[START Information provided]

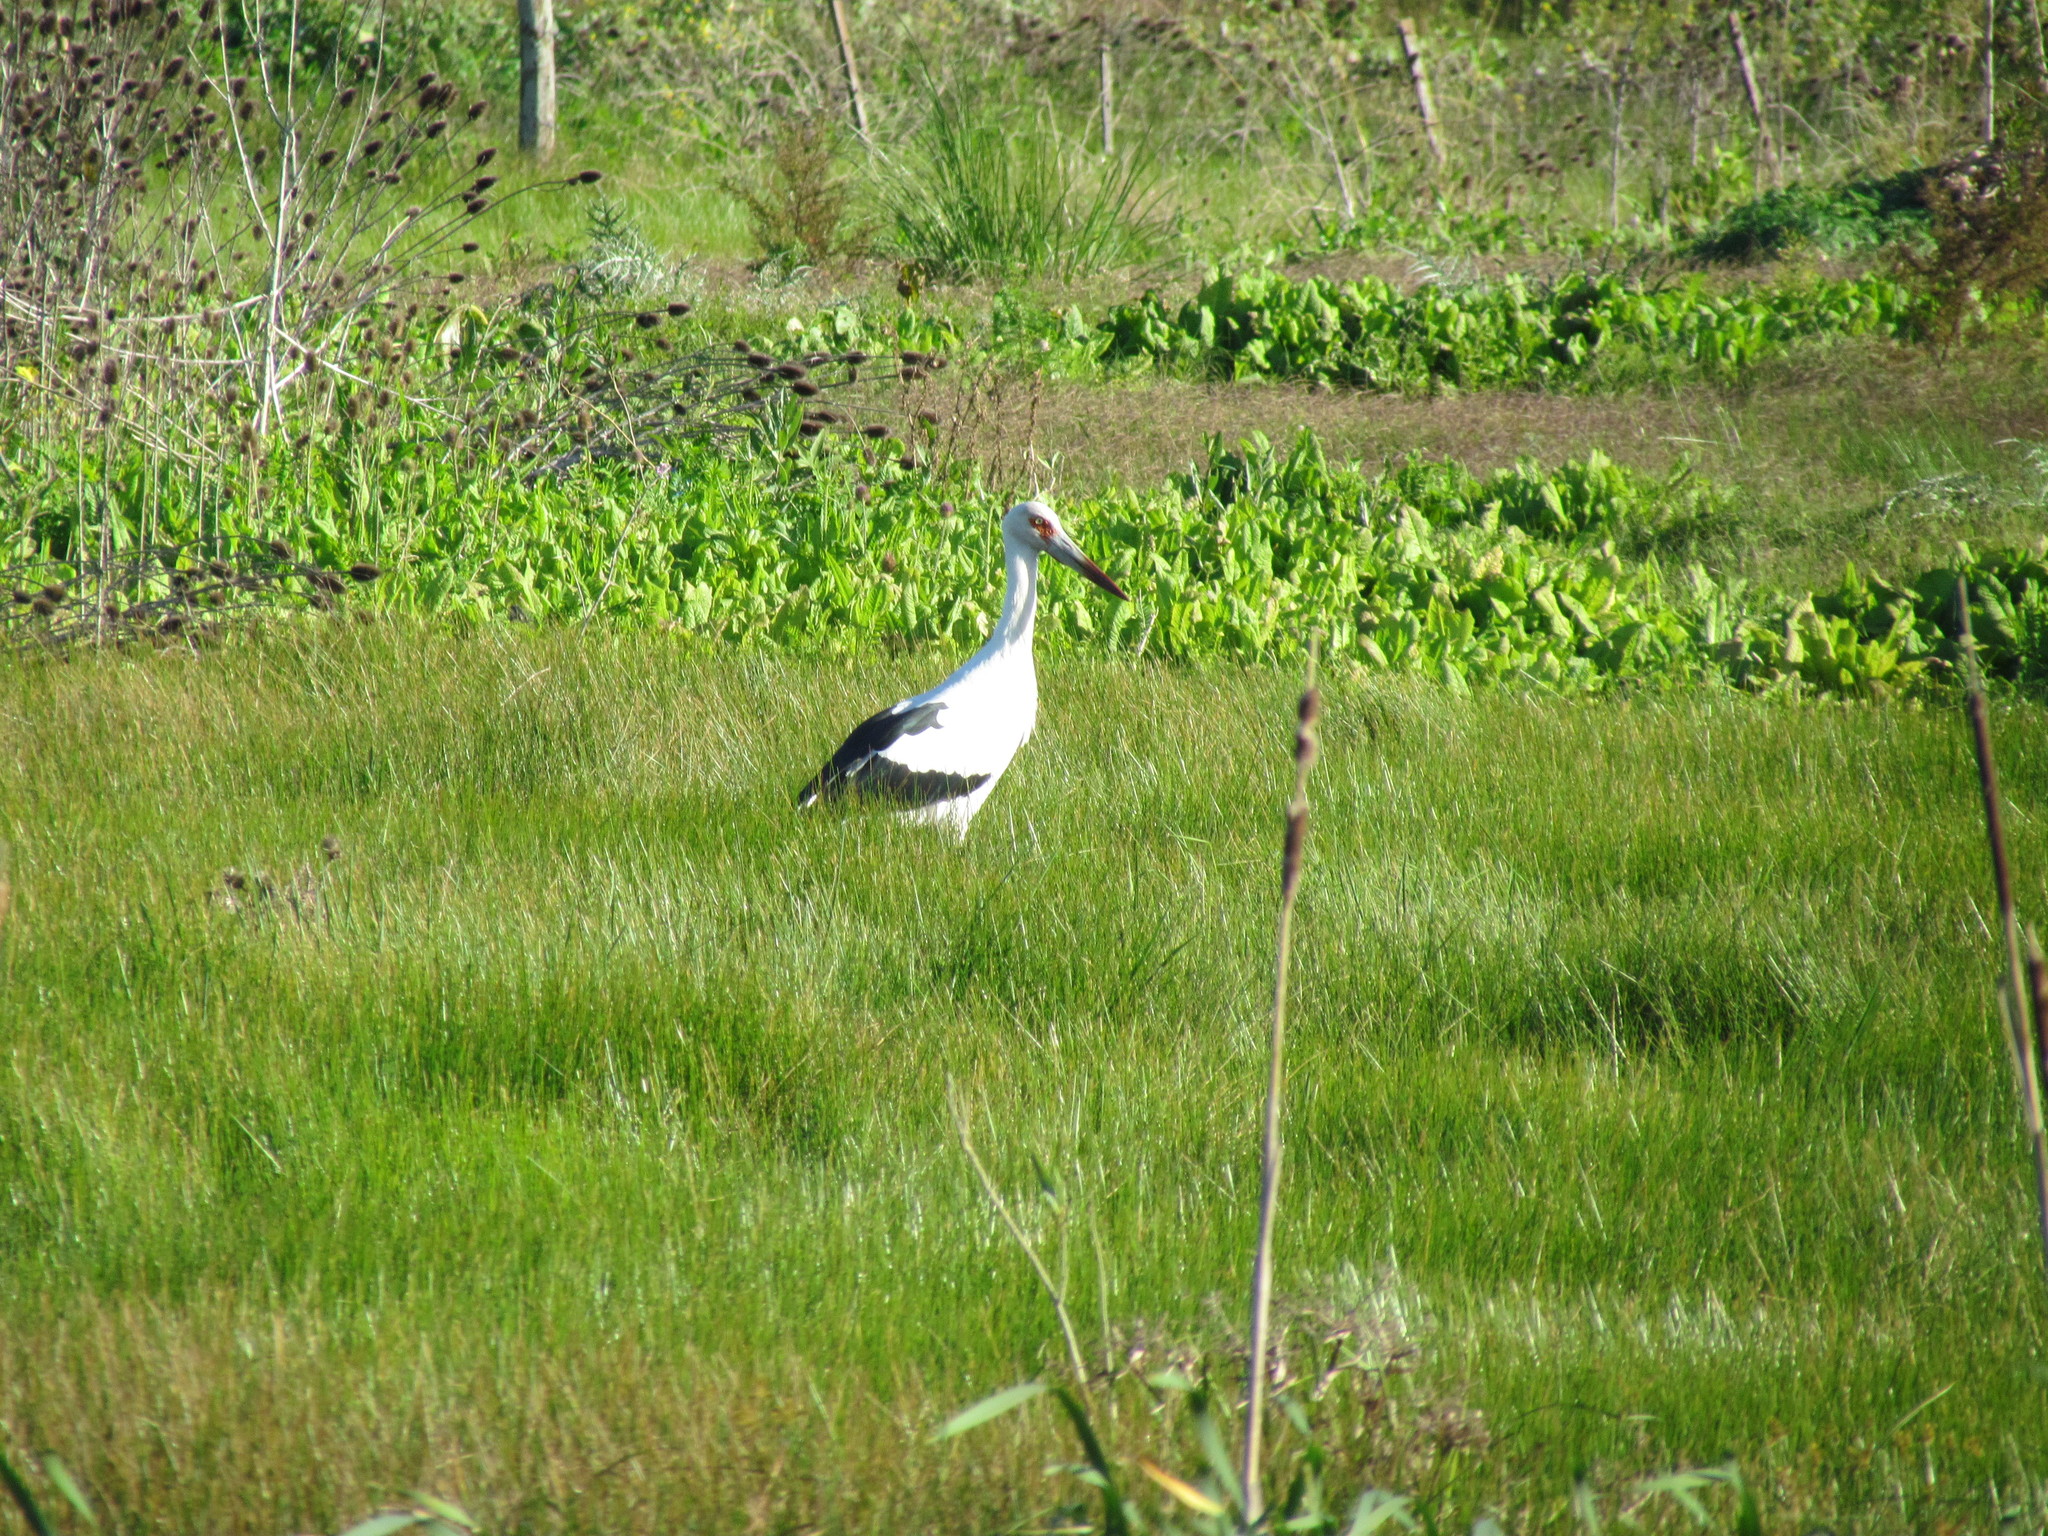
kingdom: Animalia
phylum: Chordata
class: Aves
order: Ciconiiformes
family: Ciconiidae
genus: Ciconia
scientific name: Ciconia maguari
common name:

[END Information provided]

Copy every line of the rows above word for word, but leave the pictures out.

▸ **Task output**:
kingdom: Animalia
phylum: Chordata
class: Aves
order: Ciconiiformes
family: Ciconiidae
genus: Ciconia
scientific name: Ciconia maguari
common name:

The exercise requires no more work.